Jesus is holding out the cup filled with wine, declaring to them that this is the new covenant, the new promised agreement God is making with his people - and this covenant is ratified in Jesus’ blood. It’s the blood of Jesus that puts the agreement into affect.
Again, Jesus is holding out this cup to them - it’s poured out for you. I’m giving it for your sake. I’m offering my blood.
Connection to the Passover would have been clear to the disciples - the Passover meal included not just the unleavened bread but the lamb that had been sacrificed, it’s blood spread on the top and sides of the doorframe. The blood covered the Israelites - the angel of death, the destroyer would pass over their homes because of the blood.
1 Corinthians 5:7 again: Get rid of the old yeast, so that you may be a new unleavened batch—as you really are. For Christ, our Passover lamb, has been sacrificed.
It’s his blood that covers over us. His sacrifice enables us to escape death. His blood frees us.
Really is amazing how the Bible tells one consistent story, the Old Testament and the New Testament - everything points us to Jesus, and what we are remembering this week, his suffering, his death - his body without blemish broken for us, his blood poured out for us. So that we might escape enslavement to sin - live unleavened, that death might pass us over. And, of course, story continues Sunday as we rejoice in Jesus victory over sin and death.
Let me finish with this as we move into time of sharing in this “Passover meal” made new in Jesus - in both of these stories there is an offer that necessitates a response.
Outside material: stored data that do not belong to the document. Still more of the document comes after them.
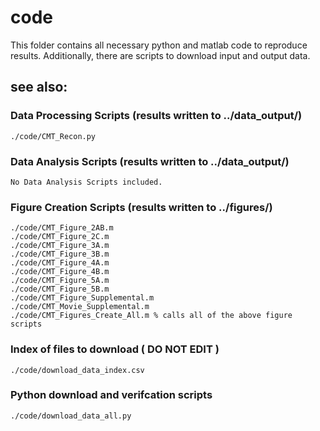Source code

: code
====

This folder contains all necessary python and matlab code to reproduce results. Additionally, there are scripts to download input and output data.

see also:
---------

### Data Processing Scripts (results written to ../data_output/)
	./code/CMT_Recon.py


### Data Analysis Scripts (results written to ../data_output/)
	No Data Analysis Scripts included.


### Figure Creation Scripts (results written to ../figures/)
	./code/CMT_Figure_2AB.m
	./code/CMT_Figure_2C.m
	./code/CMT_Figure_3A.m
	./code/CMT_Figure_3B.m
    ./code/CMT_Figure_4A.m
    ./code/CMT_Figure_4B.m
    ./code/CMT_Figure_5A.m
    ./code/CMT_Figure_5B.m
    ./code/CMT_Figure_Supplemental.m
    ./code/CMT_Movie_Supplemental.m
    ./code/CMT_Figures_Create_All.m % calls all of the above figure scripts
	
	
### Index of files to download ( **DO NOT EDIT** )
    ./code/download_data_index.csv

### Python download and verifcation scripts
    ./code/download_data_all.py
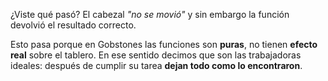 ¿Viste qué pasó? El cabezal _"no se movió"_ y sin embargo la función devolvió el resultado correcto.

Esto pasa porque en Gobstones las funciones son **puras**, no tienen **efecto real** sobre el tablero. En ese sentido decimos que son las trabajadoras ideales: después de cumplir su tarea **dejan todo como lo encontraron**.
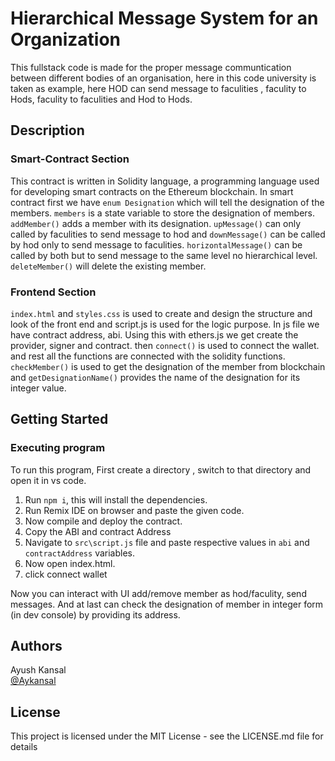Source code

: # Hierarchical Message System for an Organization

This fullstack code is made for the proper message communtication between different bodies of an organisation, here in this code university is taken as example, here HOD can send message to faculities , faculity to Hods, faculity to faculities and Hod to Hods.

## Description

### Smart-Contract Section

This contract is written in Solidity language, a programming language used for developing smart contracts on the Ethereum blockchain. In smart contract first we have `enum Designation` which will tell the designation of the members. `members` is a state variable to store the designation of members. `addMember()` adds a member with its designation. `upMessage()` can only called by faculities to send message to hod and `downMessage()` can be called by hod only to send message to faculities. `horizontalMessage()` can be called by both but to send message to the same level no hierarchical level. `deleteMember()` will delete the existing member.

### Frontend Section

`index.html` and `styles.css` is used to create and design the structure and look of the front end and script.js is used for the logic purpose. In js file we have contract address, abi. Using this with ethers.js we get create the provider, signer and contract. then `connect()` is used to connect the wallet. and rest all the functions are connected with the solidity functions. `checkMember()` is used to get the designation of the member from blockchain and `getDesignationName()` provides the name of the designation for its integer value.

## Getting Started

### Executing program

To run this program, First create a directory , switch to that directory and open it in vs code.

1) Run `npm i`, this will install the dependencies.
2) Run Remix IDE on browser and paste the given code.
3) Now compile and deploy the contract.
4) Copy the ABI and contract Address
5) Navigate to `src\script.js` file and paste respective values in `abi` and `contractAddress` variables.
6) Now open index.html.
7) click connect wallet

Now you can interact with UI add/remove member as hod/faculity, send messages. And at last can check the designation of member in integer form (in dev console) by providing its address.

## Authors

Ayush Kansal  
[@Aykansal](https://linkedin.com/aykansal)

## License

This project is licensed under the MIT License - see the LICENSE.md file for details
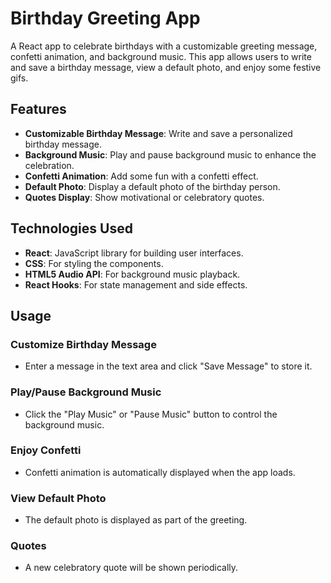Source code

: # Birthday Greeting App

A React app to celebrate birthdays with a customizable greeting message, confetti animation, and background music. This app allows users to write and save a birthday message, view a default photo, and enjoy some festive gifs.

## Features

- **Customizable Birthday Message**: Write and save a personalized birthday message.
- **Background Music**: Play and pause background music to enhance the celebration.
- **Confetti Animation**: Add some fun with a confetti effect.
- **Default Photo**: Display a default photo of the birthday person.
- **Quotes Display**: Show motivational or celebratory quotes.

## Technologies Used

- **React**: JavaScript library for building user interfaces.
- **CSS**: For styling the components.
- **HTML5 Audio API**: For background music playback.
- **React Hooks**: For state management and side effects.

## Usage

### Customize Birthday Message

- Enter a message in the text area and click "Save Message" to store it.

### Play/Pause Background Music

- Click the "Play Music" or "Pause Music" button to control the background music.

### Enjoy Confetti

- Confetti animation is automatically displayed when the app loads.

### View Default Photo

- The default photo is displayed as part of the greeting.

### Quotes

- A new celebratory quote will be shown periodically.
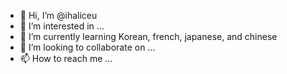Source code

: - 👋 Hi, I’m @ihaliceu
- 👀 I’m interested in ...
- 🌱 I’m currently learning Korean, french, japanese, and chinese
- 💞️ I’m looking to collaborate on ...
- 📫 How to reach me ...

<!---
ihaliceu/ihaliceu is a ✨ special ✨ repository because its `README.md` (this file) appears on your GitHub profile.
You can click the Preview link to take a look at your changes.
--->

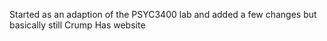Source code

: Started as an adaption of the PSYC3400 lab and added a few changes but basically still Crump
Has website
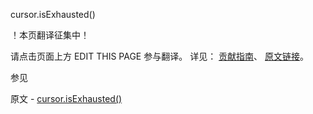  cursor.isExhausted()

 ！本页翻译征集中！

请点击页面上方 EDIT THIS PAGE 参与翻译。
详见：
[贡献指南]( https://github.com/JinMuInfo/MongoDB-Manual-zh/blob/master/CONTRIBUTING.md )、
[原文链接](  https://docs.mongodb.com/manual/reference/method/cursor.isExhausted/  )。

 参见

原文 - [cursor.isExhausted()]( https://docs.mongodb.com/manual/reference/method/cursor.isExhausted/ )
Israelites are given instructions to bake unleavened bread, sacrifice the lamb, placing its blood on the doorframes of their homes and then staying in those homes eating the meals, with their sandals on and belts tucked in, ready to go.
They could have chosen not to do that, to ignore the instructions - not bothered with smearing the blood on doorframes. Or decided to leave the house to walk around and see what was happening. They could have - and of course, they would have, along with the Egyptians, suffered the dire consequences.
Here, too, Jesus makes an offer - in form of this bread and this cup. He is offering himself, his sinless self, his sacrificed body, his shed blood. This is what he explicitly says, as he holds out the bread, this is my body, given for you. This cup is the new covenant in my blood, poured out for you.
Question comes - what are we to do with his offering?...I think what we do with any gift offered to us that is incredibly precious, costly beyond measure - and yet, offered freely and fully - no fine print, no “catch”.
We take that offer and hold on to it. We receive wholeheartedly, please and thank you! We’d be fools not to - it’s really only pride that would prevent it.
To receive it as fully as we possibly can, with heartfelt gratitude - thank you, thank you, thank you.
This is my encouragement to you, as we move toward celebrating Communion, doing this in “remembrance of me.” To see this bread, this cup, as Jesus freely given offer of himself. And to simply receive it, trusting that there’s no conditions, you don’t have to earn it, prove yourself worthy of the gift, but in humble gratitude, receive it, grab it, claim it as yours. And give thanks.